**Problem to work on**: The answer is all of the data, repeated exactly.
Top of Working data
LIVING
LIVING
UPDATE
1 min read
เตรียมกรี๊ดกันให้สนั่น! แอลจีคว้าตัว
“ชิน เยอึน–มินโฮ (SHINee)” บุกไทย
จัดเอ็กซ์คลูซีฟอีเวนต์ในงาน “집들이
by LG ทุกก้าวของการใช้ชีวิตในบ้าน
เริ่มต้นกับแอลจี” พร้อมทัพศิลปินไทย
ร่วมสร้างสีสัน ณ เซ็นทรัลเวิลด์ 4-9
Bottom of Working data
**Response below**:
LIVING
LIVING
UPDATE
1 min read
เตรียมกรี๊ดกันให้สนั่น! แอลจีคว้าตัว
“ชิน เยอึน–มินโฮ (SHINee)” บุกไทย
จัดเอ็กซ์คลูซีฟอีเวนต์ในงาน “집들이
by LG ทุกก้าวของการใช้ชีวิตในบ้าน
เริ่มต้นกับแอลจี” พร้อมทัพศิลปินไทย
ร่วมสร้างสีสัน ณ เซ็นทรัลเวิลด์ 4-9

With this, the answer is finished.